Miguel Lucena
Sábado era o melhor dia da semana. Acordava com o som dos sinos da Igreja de Nossa Senhora do Bom Conselho, que chamavam os fiéis para a missa das sete. Eu, de batina branca e cintura apertada por um cordão de algodão, seguia com passo leve para cumprir minha missão de coroinha. Gostava do cheiro do incenso, do eco das orações, do silêncio respeitoso que enchia o templo. Mas, um dia, uma beata me olhou com olhos arregalados e disse: “Esse menino tem cara de santo. Vai direto pro Céu”. Agradeci a intenção, mas fui logo me desligando da função. Vai que o bilhete fosse só de ida…
Depois da missa, atravessava a praça e ia para o Sindicato dos Trabalhadores Rurais, onde meu pai era presidente.
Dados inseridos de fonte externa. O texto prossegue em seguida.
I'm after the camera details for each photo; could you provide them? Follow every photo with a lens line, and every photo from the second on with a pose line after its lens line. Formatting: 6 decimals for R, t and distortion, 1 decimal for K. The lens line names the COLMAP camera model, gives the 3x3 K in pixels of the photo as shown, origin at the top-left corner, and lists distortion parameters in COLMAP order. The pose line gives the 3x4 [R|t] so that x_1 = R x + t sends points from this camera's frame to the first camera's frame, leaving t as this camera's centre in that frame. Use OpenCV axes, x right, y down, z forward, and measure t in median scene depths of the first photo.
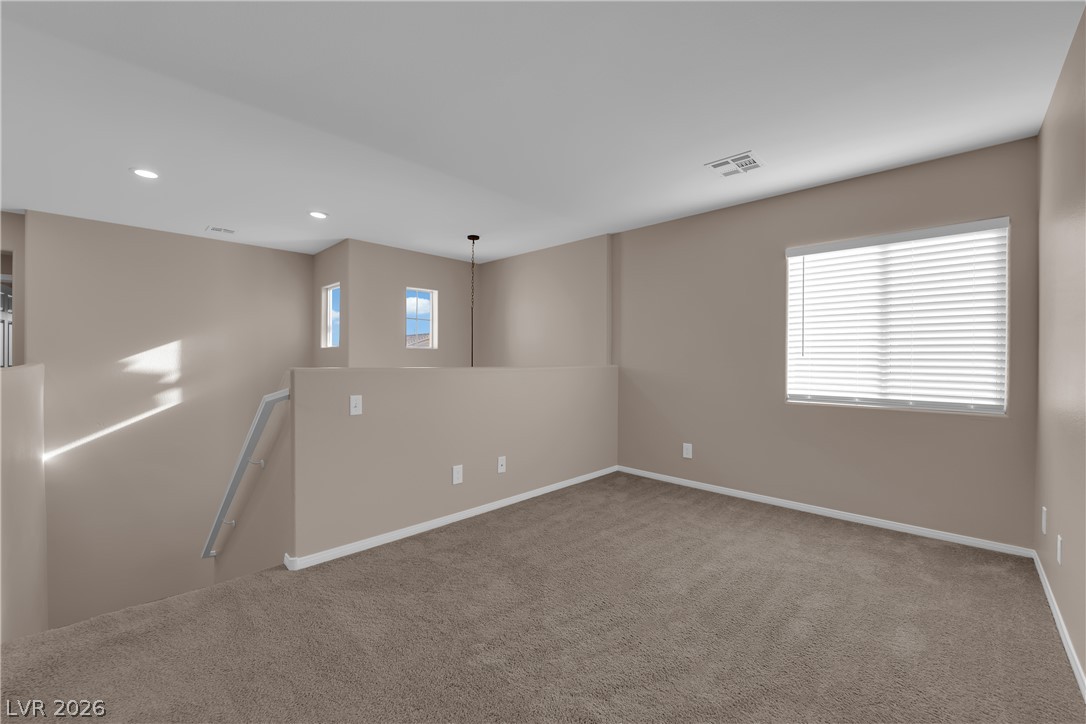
lens RADIAL K [[419.6, 0, 538.9], [0, 419.6, 361.1], [0, 0, 1]] dist [-0.014311, -0.002094]
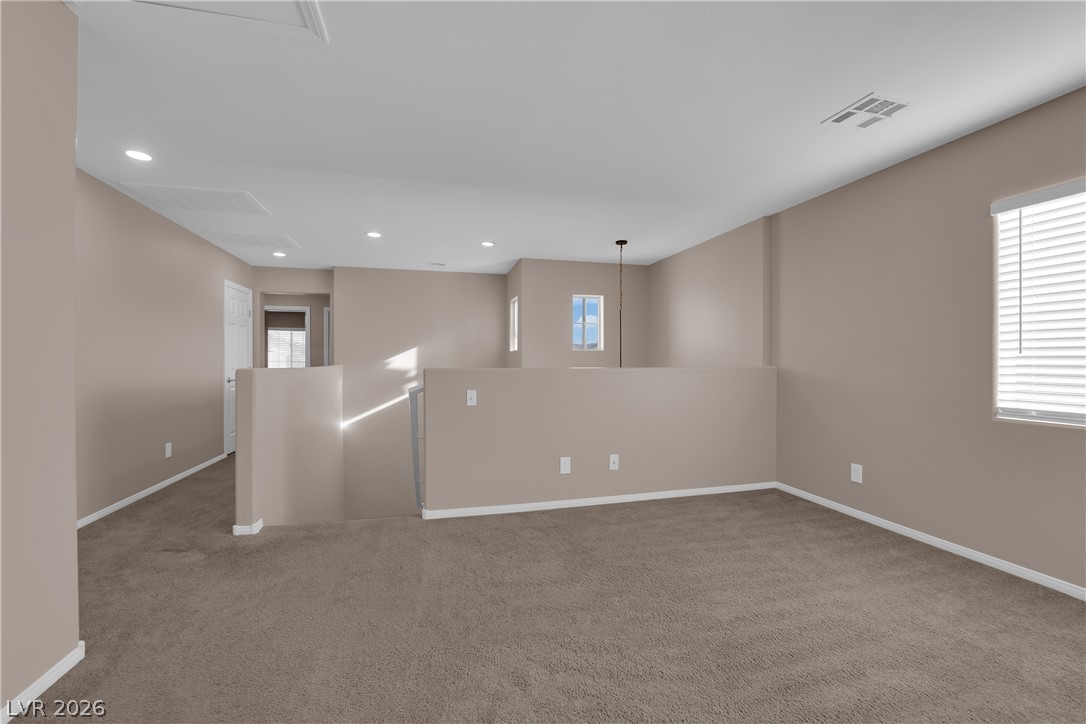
lens RADIAL K [[419.6, 0, 545.8], [0, 419.6, 361.3], [0, 0, 1]] dist [-0.014311, -0.002094]
pose [[0.868241, -0.004507, -0.496123, 0.278239], [0.003714, 0.999990, -0.002585, -0.000038], [0.496129, 0.000402, 0.868249, 0.016978]]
Sentava numa mesa mais alta do que eu e ajudava a preencher as fichas dos que vinham ao ambulatório médico e ao consultório odontológico. Gostava do burburinho das pessoas, dos acentos arrastados, dos chapéus de palha empilhados num canto. Era como se todo o mundo coubesse ali.
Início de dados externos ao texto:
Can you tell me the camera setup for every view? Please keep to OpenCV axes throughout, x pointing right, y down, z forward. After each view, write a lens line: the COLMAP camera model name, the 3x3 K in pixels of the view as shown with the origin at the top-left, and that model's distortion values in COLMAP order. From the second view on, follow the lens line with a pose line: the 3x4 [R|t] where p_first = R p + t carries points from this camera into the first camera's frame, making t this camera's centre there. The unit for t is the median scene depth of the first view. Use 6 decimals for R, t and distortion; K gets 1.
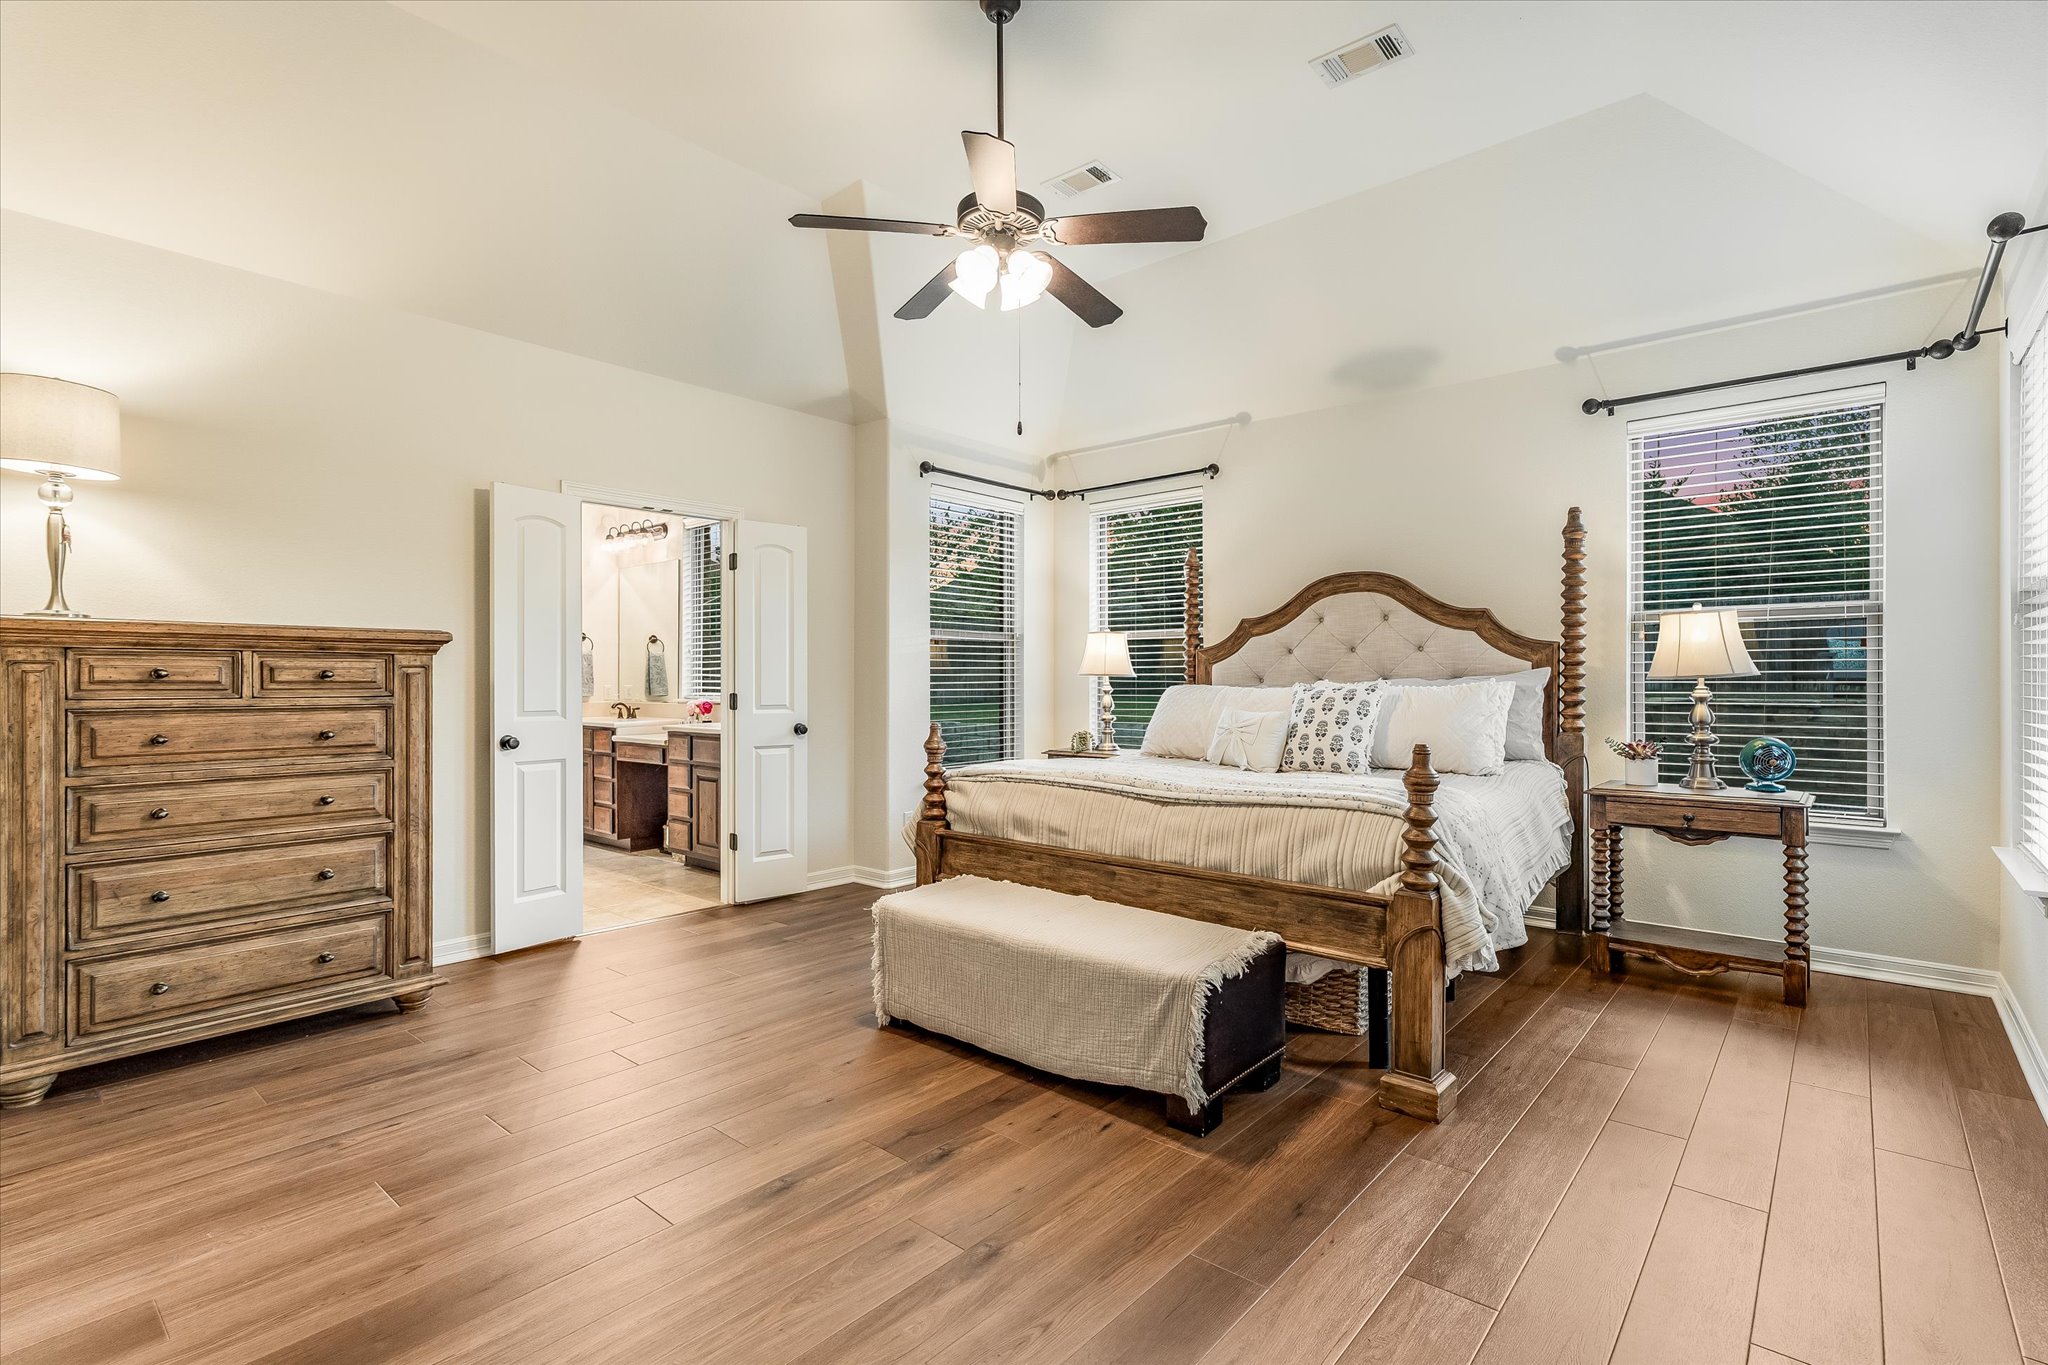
lens RADIAL K [[969.6, 0, 1017.2], [0, 969.6, 676.3], [0, 0, 1]] dist [-0.000195, 0.000964]
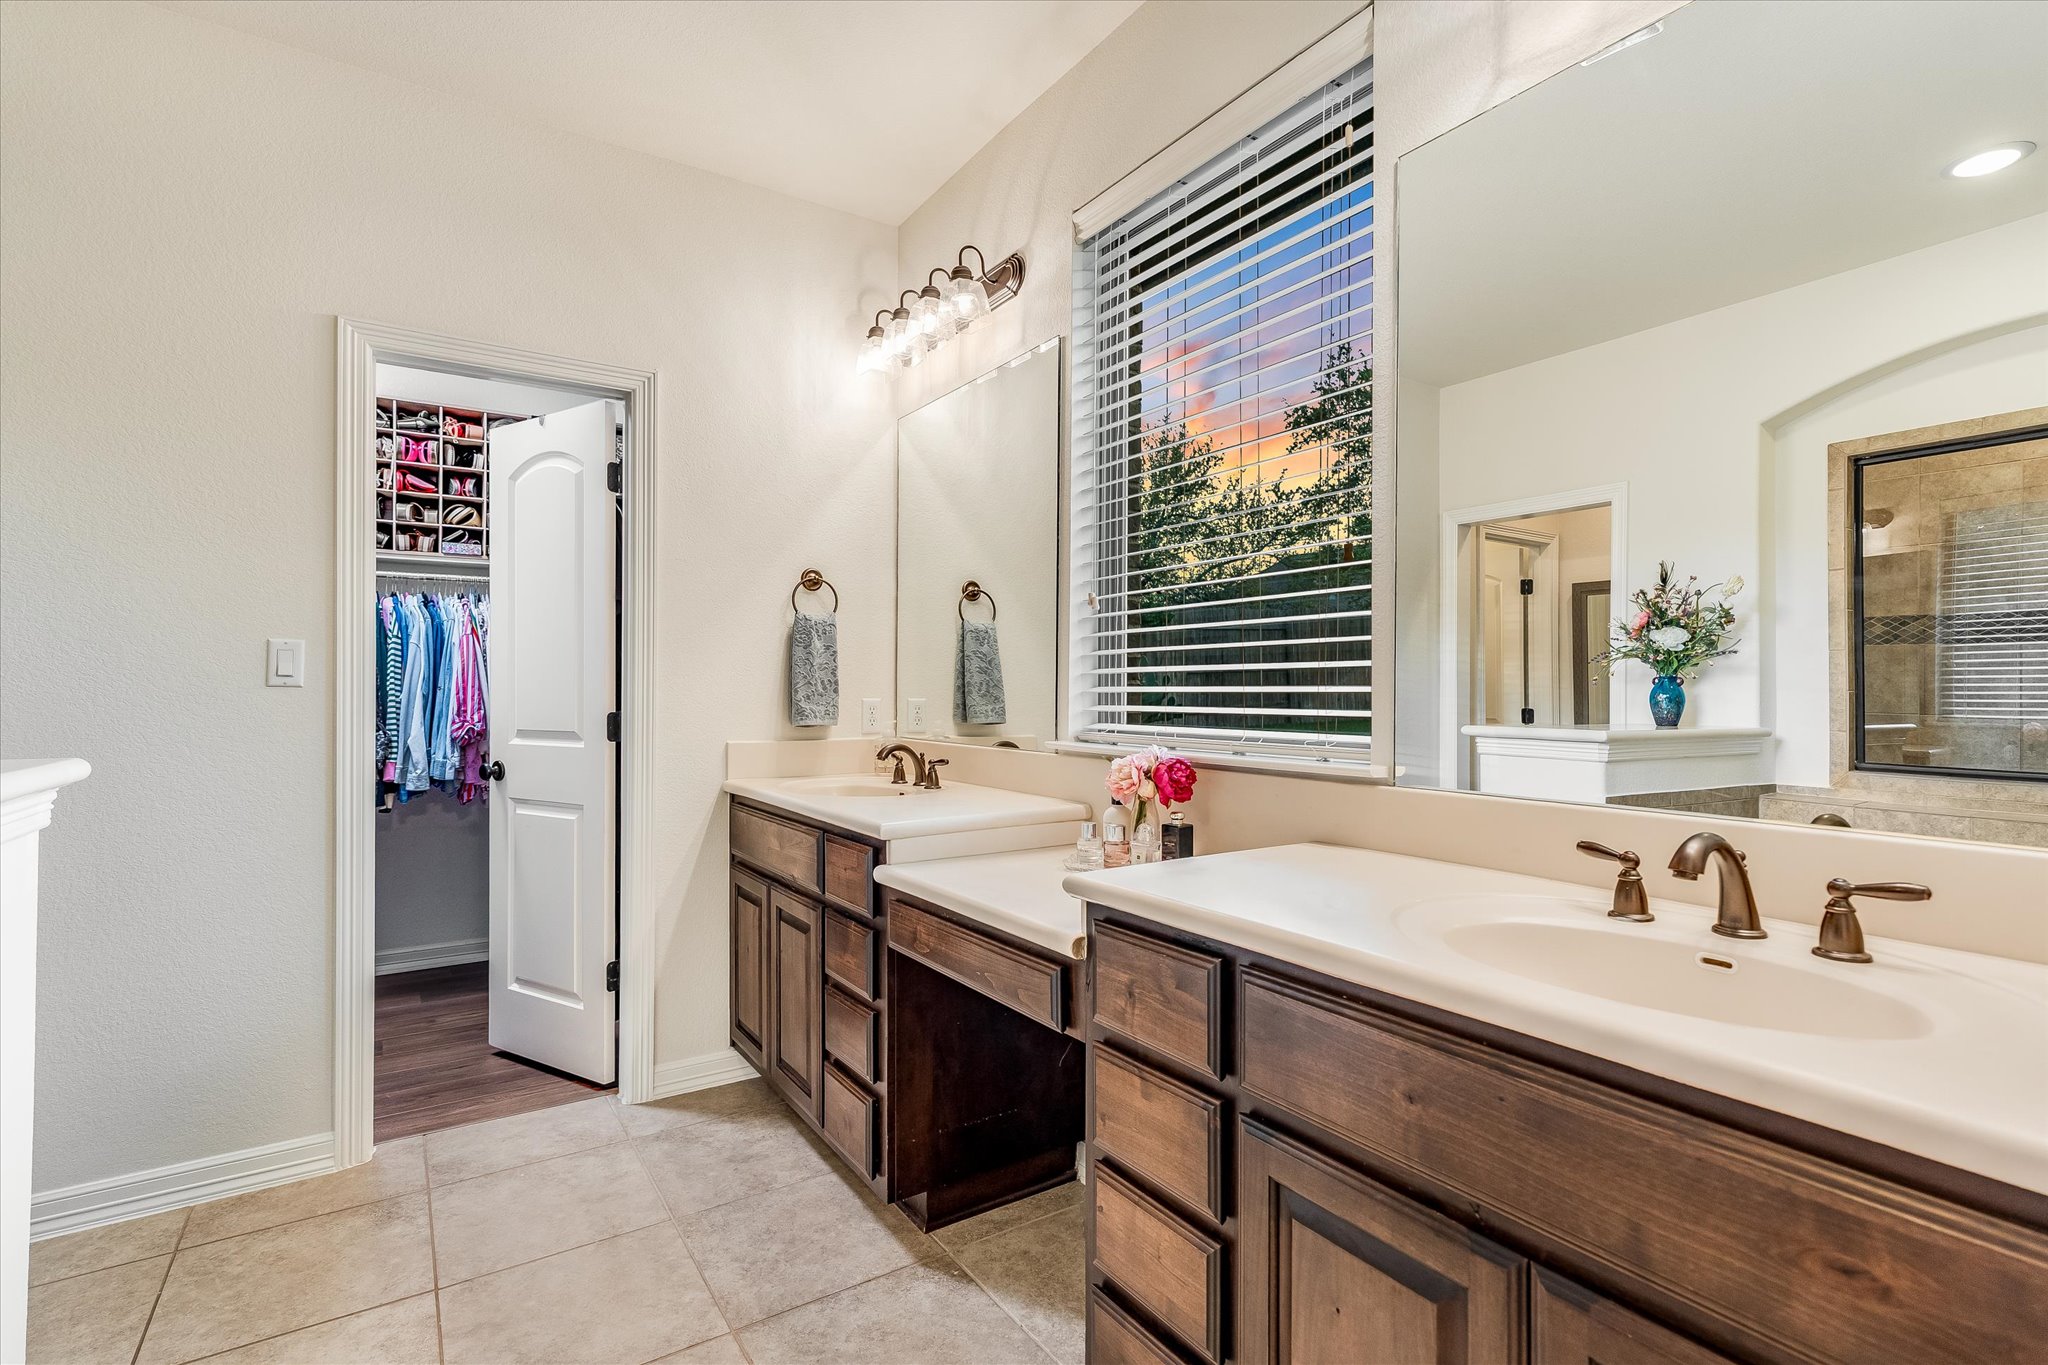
lens RADIAL K [[969.6, 0, 1017.2], [0, 969.6, 676.3], [0, 0, 1]] dist [-0.000195, 0.000964]
pose [[0.964464, 0.001841, -0.264206, -0.289169], [-0.004855, 0.999930, -0.010757, 0.004682], [0.264168, 0.011658, 0.964406, 0.705755]]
Terminado o expediente, meu rumo era certo: a feira livre. Ali, o coração de Princesa batia mais forte. Visitava as bancas de mangaio com o mesmo entusiasmo de quem vai a um parque de diversões. Trocava moedas por pão com quebra-queixo, aquele doce duro que colava nos dentes e parecia eternizar o sabor da infância. Parava para ouvir o vendedor de cordel declamar histórias fantásticas: o romance do Pavão Misterioso, a valentia de Juvenal e o Dragão, as desventuras de Cancão de Fogo. Cada verso era um mundo novo que se abria diante dos meus olhos curiosos.
Tinha ainda o vendedor de milagres, com suas garrafadas mágicas. Óleo de peixe-boi para dor de junta, banha de puraqué para espinhela caída, óleo de copaíba com semente de cacau que prometia curar sarna, lepra, coceira, pano preto, pano branco, bafo de boca e catinga de sovaco. Eu ouvia tudo com ar solene, como quem assiste a uma aula de encantamento.
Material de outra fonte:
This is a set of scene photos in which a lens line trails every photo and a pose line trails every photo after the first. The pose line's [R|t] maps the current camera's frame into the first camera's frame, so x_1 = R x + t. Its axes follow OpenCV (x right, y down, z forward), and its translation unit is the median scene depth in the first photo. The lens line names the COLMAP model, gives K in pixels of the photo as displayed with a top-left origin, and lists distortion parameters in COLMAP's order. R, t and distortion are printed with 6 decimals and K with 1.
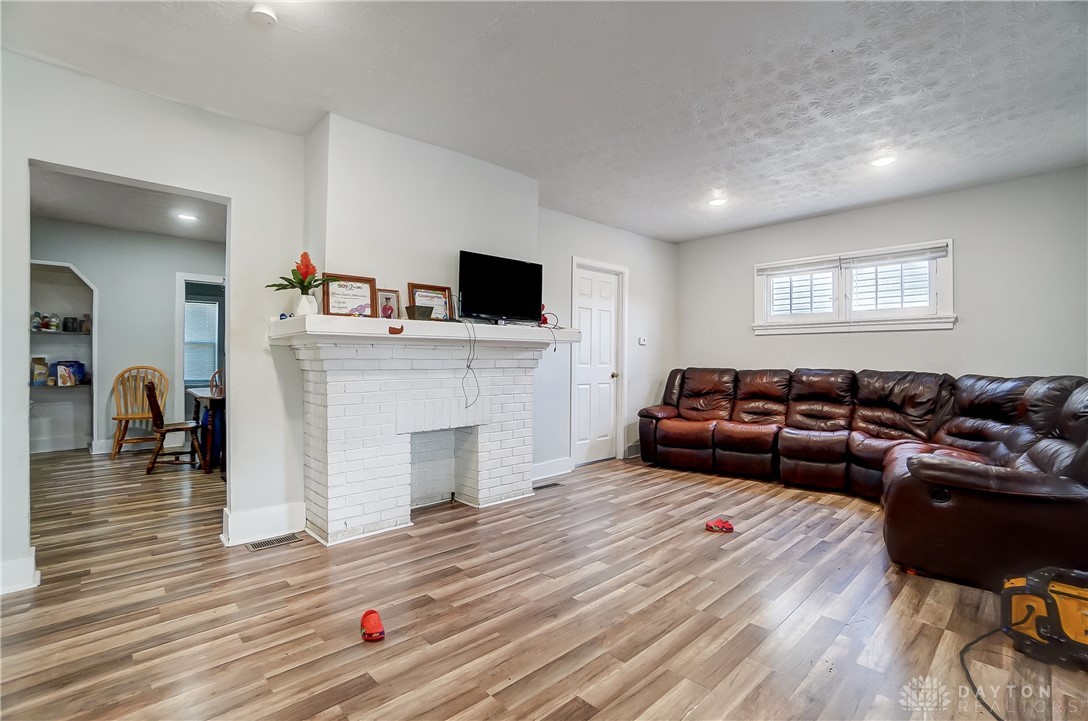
lens RADIAL K [[489.6, 0, 544.0], [0, 489.6, 360.5], [0, 0, 1]] dist [-0.034067, 0.017456]
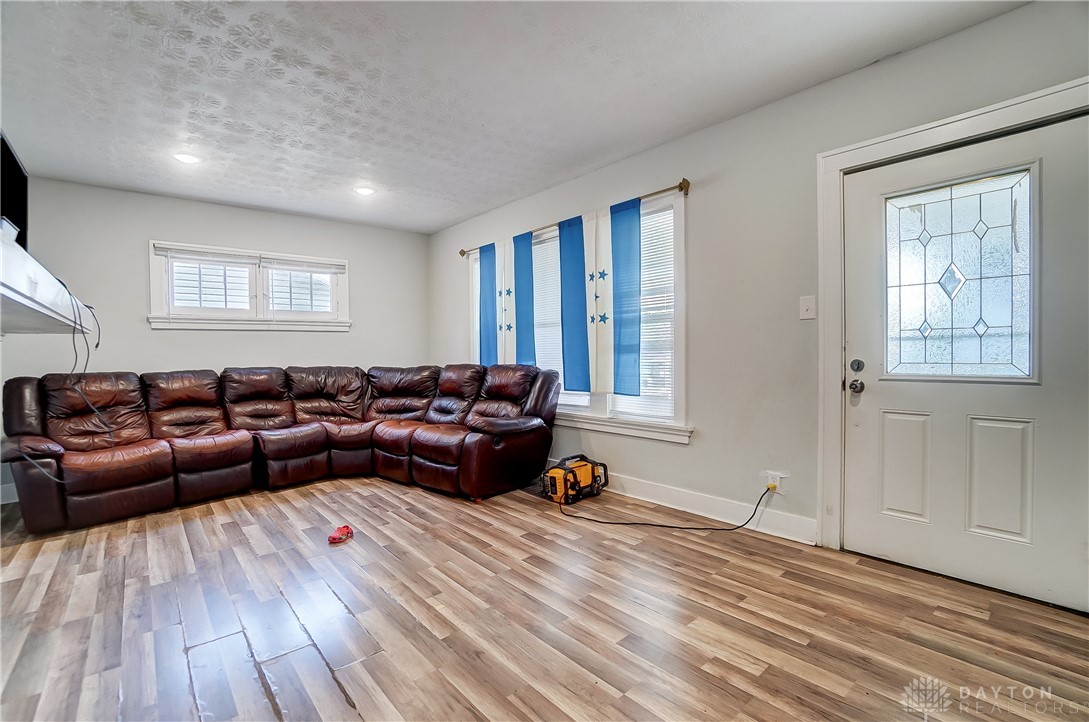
lens RADIAL K [[490.1, 0, 544.5], [0, 490.1, 361.0], [0, 0, 1]] dist [-0.034067, 0.017456]
pose [[0.064692, -0.022979, 0.997641, -0.423123], [0.015255, 0.999641, 0.022036, -0.008692], [-0.997789, 0.013793, 0.065020, 0.416891]]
À noite, quando a cidade descansava sob o céu estrelado, sentava na calçada da Rua do Cancão com um grupo de vizinhos e amigos. Entre uma história de trancoso e outra, lia em voz alta o folheto do Pavão Misterioso. Cada rima arrancava um sorriso, um “ôxe!” de espanto, um silêncio de atenção.
E assim eram meus sábados em Princesa. Cheios de fé, trabalho, poesia e encantamento. Um tempo que mora em mim como um retrato antigo, amarelado, mas que ainda pulsa com o frescor de uma manhã de feira no sertão.